## [WHAT THE TASK ASKS]
Copy word for word the lines below, starting with the line that contains "form of 3,19" and continuing through the final line, with both ends included.

## [DATA SECTION]
......

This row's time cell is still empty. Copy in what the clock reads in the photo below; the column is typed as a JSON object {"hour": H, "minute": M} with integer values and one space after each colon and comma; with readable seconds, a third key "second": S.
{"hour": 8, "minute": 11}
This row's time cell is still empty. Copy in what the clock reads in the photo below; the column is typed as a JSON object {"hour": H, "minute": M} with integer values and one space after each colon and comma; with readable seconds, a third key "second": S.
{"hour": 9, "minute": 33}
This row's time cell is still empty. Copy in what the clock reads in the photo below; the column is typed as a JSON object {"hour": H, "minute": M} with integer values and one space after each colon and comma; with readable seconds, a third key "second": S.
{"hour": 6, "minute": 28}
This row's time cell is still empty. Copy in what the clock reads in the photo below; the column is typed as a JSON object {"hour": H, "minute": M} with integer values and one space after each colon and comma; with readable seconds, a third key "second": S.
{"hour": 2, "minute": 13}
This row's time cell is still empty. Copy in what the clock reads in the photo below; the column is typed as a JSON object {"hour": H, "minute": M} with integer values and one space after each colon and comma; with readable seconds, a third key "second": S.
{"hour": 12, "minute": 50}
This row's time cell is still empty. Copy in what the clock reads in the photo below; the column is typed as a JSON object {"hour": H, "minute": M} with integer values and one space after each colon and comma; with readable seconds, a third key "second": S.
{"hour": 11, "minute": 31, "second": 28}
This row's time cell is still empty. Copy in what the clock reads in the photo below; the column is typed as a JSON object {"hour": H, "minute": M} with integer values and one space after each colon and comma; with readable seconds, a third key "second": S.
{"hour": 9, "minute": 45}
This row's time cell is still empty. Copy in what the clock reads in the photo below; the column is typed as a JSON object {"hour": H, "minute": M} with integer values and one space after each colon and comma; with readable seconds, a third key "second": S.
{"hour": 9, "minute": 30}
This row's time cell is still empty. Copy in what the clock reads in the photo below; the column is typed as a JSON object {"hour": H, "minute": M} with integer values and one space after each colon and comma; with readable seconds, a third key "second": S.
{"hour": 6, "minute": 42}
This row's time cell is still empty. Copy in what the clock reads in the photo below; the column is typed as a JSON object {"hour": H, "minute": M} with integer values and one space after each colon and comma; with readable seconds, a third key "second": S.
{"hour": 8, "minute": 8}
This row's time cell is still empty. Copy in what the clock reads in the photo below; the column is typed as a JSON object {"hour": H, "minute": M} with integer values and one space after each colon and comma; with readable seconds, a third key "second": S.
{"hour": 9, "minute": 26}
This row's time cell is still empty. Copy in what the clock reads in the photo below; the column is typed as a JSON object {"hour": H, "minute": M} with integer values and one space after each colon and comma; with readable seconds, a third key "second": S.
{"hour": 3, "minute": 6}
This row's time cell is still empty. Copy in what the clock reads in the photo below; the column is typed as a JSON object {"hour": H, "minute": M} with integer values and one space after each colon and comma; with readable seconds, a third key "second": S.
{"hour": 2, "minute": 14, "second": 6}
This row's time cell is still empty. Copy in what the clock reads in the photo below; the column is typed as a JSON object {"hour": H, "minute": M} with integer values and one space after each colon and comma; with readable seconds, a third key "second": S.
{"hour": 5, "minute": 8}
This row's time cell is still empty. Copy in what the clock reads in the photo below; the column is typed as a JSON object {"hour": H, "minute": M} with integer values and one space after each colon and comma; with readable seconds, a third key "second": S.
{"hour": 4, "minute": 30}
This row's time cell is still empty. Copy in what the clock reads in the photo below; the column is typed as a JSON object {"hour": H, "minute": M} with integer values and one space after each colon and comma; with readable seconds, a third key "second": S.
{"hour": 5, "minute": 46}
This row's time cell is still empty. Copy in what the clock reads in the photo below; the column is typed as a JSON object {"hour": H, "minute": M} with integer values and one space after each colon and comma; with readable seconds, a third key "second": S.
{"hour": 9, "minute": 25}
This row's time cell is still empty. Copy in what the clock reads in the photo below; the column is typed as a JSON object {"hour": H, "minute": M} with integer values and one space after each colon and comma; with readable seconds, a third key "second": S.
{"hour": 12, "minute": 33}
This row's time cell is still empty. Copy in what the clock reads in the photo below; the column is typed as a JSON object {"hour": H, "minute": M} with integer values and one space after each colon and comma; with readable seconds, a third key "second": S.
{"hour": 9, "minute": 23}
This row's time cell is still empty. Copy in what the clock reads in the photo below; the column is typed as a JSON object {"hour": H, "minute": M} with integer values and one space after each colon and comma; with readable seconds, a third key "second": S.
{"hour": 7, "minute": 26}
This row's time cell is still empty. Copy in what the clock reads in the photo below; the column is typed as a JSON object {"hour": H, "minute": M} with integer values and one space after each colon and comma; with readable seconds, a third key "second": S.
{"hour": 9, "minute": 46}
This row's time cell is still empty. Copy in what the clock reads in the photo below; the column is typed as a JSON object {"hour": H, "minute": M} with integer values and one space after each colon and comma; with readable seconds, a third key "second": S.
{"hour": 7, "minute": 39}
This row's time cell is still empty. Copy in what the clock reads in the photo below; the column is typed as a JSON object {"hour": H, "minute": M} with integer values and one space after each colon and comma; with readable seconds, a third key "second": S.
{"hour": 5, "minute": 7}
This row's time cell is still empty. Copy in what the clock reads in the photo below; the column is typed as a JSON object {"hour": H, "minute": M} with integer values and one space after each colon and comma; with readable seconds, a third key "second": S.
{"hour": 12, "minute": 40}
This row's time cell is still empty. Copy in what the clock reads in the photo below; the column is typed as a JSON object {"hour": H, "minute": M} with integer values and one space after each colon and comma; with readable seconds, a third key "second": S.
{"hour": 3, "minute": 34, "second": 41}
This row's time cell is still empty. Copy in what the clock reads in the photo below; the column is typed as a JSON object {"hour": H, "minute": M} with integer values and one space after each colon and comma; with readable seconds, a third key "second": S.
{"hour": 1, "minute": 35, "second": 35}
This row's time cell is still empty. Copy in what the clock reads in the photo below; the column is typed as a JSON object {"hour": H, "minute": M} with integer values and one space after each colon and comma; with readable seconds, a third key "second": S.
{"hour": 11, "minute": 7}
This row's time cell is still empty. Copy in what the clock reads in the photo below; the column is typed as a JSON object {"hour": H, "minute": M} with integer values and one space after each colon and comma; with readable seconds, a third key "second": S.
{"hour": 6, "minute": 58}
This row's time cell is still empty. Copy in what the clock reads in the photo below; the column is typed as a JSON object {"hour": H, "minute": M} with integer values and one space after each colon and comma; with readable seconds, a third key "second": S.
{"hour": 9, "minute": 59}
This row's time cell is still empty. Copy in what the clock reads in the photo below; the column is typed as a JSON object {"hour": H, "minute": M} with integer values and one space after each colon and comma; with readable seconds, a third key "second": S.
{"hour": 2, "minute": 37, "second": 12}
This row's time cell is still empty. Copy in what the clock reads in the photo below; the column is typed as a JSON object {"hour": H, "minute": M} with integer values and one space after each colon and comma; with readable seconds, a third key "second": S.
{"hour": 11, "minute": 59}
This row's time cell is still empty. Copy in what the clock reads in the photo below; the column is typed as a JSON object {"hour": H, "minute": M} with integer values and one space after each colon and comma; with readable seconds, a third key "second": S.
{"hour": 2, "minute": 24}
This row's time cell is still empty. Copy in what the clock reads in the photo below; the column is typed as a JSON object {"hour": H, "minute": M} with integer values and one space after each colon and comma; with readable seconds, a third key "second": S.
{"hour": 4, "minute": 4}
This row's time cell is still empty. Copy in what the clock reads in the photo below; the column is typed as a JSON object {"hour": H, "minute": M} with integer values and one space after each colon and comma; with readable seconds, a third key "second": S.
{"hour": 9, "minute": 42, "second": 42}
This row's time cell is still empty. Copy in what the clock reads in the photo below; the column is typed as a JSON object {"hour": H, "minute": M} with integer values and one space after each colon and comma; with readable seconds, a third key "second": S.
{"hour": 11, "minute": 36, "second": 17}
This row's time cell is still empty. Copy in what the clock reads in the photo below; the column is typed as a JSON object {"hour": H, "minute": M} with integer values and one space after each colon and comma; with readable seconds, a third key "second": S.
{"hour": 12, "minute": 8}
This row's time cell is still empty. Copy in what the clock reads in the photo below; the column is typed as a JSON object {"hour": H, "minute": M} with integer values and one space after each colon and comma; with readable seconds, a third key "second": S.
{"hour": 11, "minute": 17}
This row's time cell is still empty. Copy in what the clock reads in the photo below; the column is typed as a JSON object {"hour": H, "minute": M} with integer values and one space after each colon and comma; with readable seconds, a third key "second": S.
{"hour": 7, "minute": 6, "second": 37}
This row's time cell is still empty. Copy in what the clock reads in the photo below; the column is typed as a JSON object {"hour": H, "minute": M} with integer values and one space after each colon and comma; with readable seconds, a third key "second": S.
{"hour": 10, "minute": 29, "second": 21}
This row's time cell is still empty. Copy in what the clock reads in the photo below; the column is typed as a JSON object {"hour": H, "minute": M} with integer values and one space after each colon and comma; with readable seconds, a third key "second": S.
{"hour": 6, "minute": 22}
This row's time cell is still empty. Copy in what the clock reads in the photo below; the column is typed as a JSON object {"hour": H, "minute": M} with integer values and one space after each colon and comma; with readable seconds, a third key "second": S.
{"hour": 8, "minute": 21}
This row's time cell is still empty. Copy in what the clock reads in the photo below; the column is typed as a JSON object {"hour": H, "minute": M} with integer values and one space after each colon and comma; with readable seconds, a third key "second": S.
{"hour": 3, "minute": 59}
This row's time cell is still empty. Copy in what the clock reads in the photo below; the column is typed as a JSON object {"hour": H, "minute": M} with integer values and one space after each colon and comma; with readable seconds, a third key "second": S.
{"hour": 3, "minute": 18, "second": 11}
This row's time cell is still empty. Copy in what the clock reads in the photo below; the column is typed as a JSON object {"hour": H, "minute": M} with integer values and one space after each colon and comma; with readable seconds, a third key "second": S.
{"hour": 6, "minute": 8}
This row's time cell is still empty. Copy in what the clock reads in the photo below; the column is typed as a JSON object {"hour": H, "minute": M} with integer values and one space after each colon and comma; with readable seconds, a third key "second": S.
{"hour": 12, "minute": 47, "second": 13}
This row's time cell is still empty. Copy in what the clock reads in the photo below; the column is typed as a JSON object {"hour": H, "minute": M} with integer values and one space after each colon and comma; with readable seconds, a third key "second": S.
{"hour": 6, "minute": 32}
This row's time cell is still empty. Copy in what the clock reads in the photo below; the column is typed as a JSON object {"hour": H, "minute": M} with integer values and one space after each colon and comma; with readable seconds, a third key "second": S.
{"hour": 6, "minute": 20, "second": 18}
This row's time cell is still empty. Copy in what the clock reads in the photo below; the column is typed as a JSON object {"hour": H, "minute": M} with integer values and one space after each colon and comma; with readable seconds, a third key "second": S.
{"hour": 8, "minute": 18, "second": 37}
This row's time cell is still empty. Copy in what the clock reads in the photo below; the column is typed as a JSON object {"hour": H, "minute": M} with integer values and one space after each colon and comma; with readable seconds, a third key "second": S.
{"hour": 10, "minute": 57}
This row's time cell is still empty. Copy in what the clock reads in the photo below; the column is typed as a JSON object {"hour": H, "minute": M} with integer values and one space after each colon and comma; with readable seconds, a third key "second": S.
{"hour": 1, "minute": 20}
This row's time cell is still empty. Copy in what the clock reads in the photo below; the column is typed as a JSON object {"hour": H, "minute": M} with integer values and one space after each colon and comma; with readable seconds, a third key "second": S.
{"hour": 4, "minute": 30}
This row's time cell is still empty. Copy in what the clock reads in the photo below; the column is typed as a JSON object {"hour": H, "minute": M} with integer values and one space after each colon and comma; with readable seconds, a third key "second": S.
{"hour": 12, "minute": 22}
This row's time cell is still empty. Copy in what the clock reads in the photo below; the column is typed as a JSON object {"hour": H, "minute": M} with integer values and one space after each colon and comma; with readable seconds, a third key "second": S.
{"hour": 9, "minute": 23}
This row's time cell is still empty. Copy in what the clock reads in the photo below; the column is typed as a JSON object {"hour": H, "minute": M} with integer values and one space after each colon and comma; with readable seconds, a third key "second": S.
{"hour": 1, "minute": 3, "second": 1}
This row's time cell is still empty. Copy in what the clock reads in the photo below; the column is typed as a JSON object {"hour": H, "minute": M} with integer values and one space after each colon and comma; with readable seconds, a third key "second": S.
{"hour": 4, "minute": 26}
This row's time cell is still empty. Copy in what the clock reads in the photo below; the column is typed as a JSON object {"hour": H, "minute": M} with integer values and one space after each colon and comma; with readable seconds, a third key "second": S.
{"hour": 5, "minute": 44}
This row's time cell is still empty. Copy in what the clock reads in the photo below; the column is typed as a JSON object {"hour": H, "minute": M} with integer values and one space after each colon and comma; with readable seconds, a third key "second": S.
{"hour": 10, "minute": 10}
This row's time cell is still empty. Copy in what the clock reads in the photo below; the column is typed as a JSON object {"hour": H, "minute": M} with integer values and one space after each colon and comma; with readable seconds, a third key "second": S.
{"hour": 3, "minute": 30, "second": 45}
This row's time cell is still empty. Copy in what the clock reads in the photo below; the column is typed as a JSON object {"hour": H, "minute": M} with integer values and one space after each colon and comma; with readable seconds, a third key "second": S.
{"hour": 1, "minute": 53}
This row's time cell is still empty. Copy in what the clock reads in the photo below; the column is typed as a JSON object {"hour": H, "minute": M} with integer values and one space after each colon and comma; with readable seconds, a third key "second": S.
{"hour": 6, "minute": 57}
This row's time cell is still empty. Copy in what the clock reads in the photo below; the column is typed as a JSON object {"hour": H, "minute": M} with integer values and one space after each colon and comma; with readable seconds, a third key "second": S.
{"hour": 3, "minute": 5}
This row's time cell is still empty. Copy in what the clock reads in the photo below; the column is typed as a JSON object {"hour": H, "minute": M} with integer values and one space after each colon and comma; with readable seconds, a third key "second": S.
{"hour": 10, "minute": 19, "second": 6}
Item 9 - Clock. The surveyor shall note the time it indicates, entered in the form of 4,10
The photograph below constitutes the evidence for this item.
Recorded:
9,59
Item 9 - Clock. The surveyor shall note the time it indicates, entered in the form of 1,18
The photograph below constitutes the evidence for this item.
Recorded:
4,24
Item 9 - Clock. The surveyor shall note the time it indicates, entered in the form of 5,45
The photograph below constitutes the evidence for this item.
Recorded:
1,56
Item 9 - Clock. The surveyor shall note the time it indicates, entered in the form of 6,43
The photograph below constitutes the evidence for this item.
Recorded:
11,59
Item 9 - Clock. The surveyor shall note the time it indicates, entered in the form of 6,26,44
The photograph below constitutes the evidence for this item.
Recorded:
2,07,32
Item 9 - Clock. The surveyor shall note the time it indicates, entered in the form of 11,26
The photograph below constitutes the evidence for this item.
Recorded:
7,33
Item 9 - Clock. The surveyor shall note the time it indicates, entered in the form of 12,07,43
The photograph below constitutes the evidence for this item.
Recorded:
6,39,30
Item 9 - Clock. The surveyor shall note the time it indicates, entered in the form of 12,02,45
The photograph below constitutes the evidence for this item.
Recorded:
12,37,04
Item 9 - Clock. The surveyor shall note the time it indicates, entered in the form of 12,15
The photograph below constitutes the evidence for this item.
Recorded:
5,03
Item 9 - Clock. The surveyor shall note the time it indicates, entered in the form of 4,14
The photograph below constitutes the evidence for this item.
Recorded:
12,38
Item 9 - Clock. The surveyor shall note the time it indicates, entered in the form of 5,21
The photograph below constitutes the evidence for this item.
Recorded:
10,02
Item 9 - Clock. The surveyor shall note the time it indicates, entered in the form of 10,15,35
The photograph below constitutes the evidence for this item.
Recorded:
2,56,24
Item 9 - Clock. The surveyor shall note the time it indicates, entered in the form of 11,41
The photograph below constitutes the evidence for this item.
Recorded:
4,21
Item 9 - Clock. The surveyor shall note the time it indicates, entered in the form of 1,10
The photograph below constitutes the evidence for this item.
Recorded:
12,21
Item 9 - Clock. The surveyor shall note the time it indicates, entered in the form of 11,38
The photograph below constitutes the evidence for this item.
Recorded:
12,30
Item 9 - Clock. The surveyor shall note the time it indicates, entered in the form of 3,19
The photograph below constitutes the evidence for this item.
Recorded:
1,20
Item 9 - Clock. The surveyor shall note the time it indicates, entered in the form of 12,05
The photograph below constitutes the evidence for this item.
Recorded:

......

## [SOLUTION FOR THIS PROBLEM]
Item 9 - Clock. The surveyor shall note the time it indicates, entered in the form of 3,19
The photograph below constitutes the evidence for this item.
Recorded:
1,20
Item 9 - Clock. The surveyor shall note the time it indicates, entered in the form of 12,05
The photograph below constitutes the evidence for this item.
Recorded:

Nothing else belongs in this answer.